* **What to work on**:
Repeat every line of the listing below exactly, minus the pictures.

* **Data excerpt**:
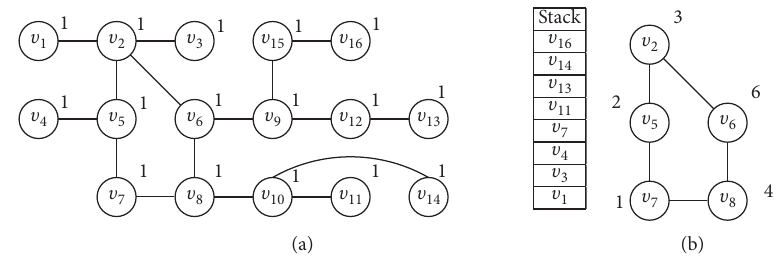
Figure 2: A unicyclic graph having the Wiener index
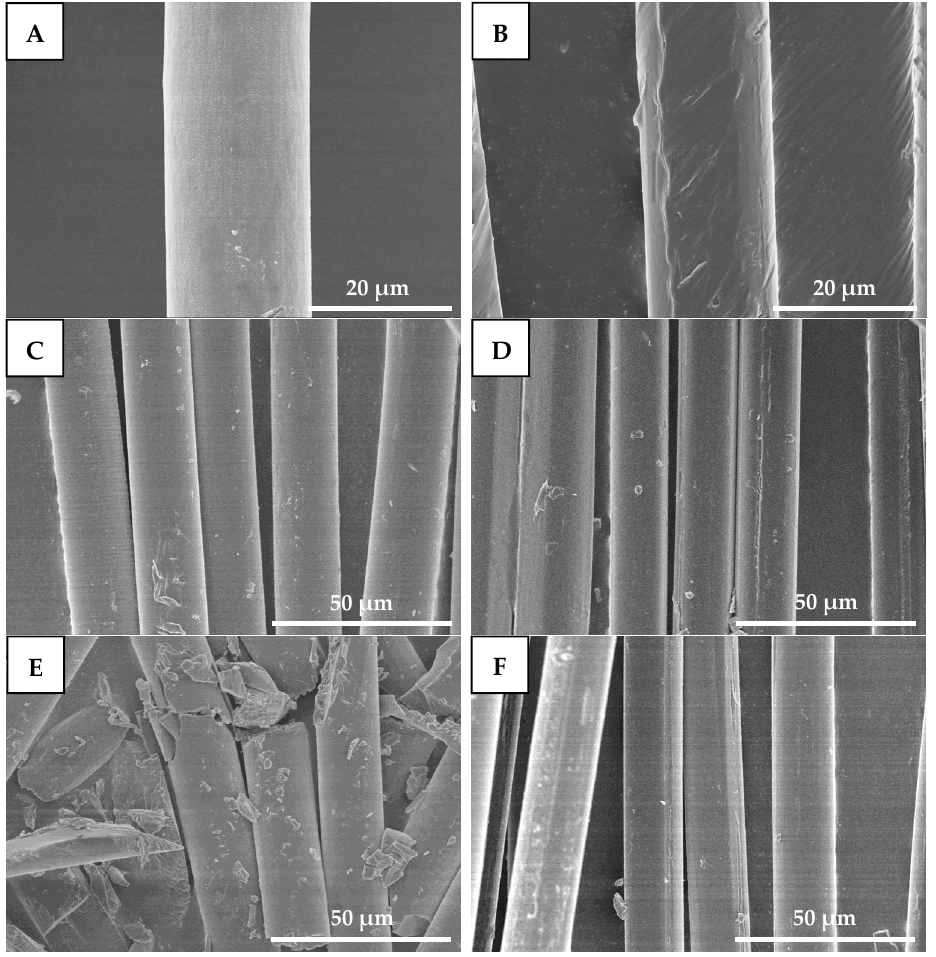
Figure 9. SEM micrographs of drawn − fiber hydrolyzed for different times (( A ) 0 h, ( C ) 8 h, and ( E ) 32 h) and SC − 190 hydrolyzed for different times (( B ) 0 h, ( D ) 8 h, and ( F ) 32 h), ( A , B ) 2000 × , ( C – F ) 1000 ×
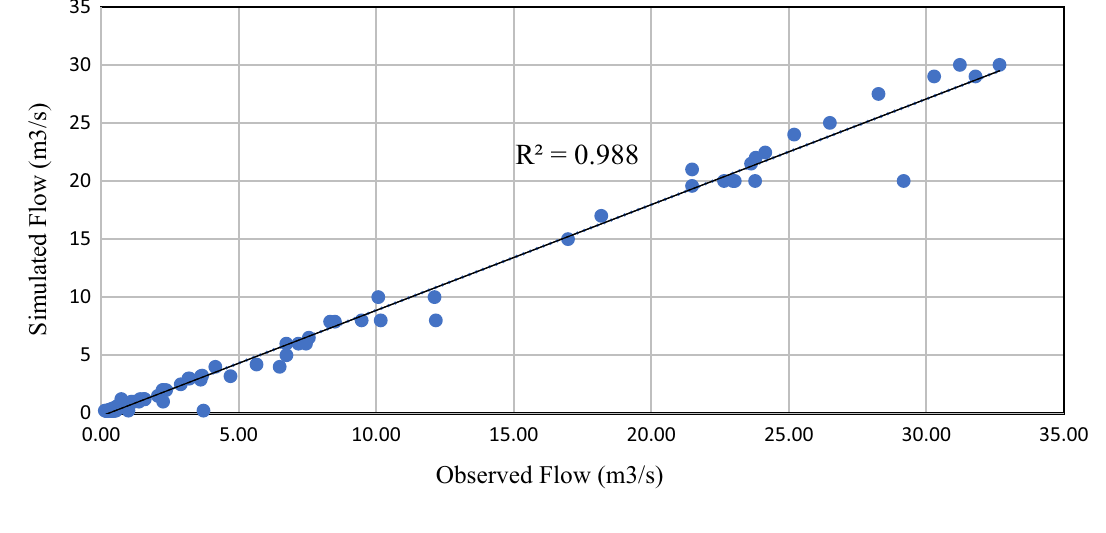
Fig. 14 Validation scatter plot of observed vs. simulated flow (2005–2012) Fig. 15 Mean monthly flow contrast a calibration and b validation years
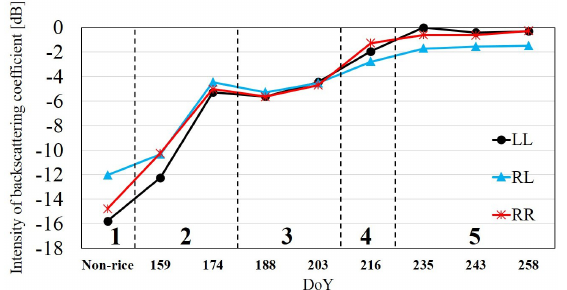
Figure 6. Backscattering coefficients of LL, RL, and RR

* **Solution for this task**:
Figure 2: A unicyclic graph having the Wiener index
Figure 9. SEM micrographs of drawn − fiber hydrolyzed for different times (( A ) 0 h, ( C ) 8 h, and ( E ) 32 h) and SC − 190 hydrolyzed for different times (( B ) 0 h, ( D ) 8 h, and ( F ) 32 h), ( A , B ) 2000 × , ( C – F ) 1000 ×
Fig. 14 Validation scatter plot of observed vs. simulated flow (2005–2012) Fig. 15 Mean monthly flow contrast a calibration and b validation years
Figure 6. Backscattering coefficients of LL, RL, and RR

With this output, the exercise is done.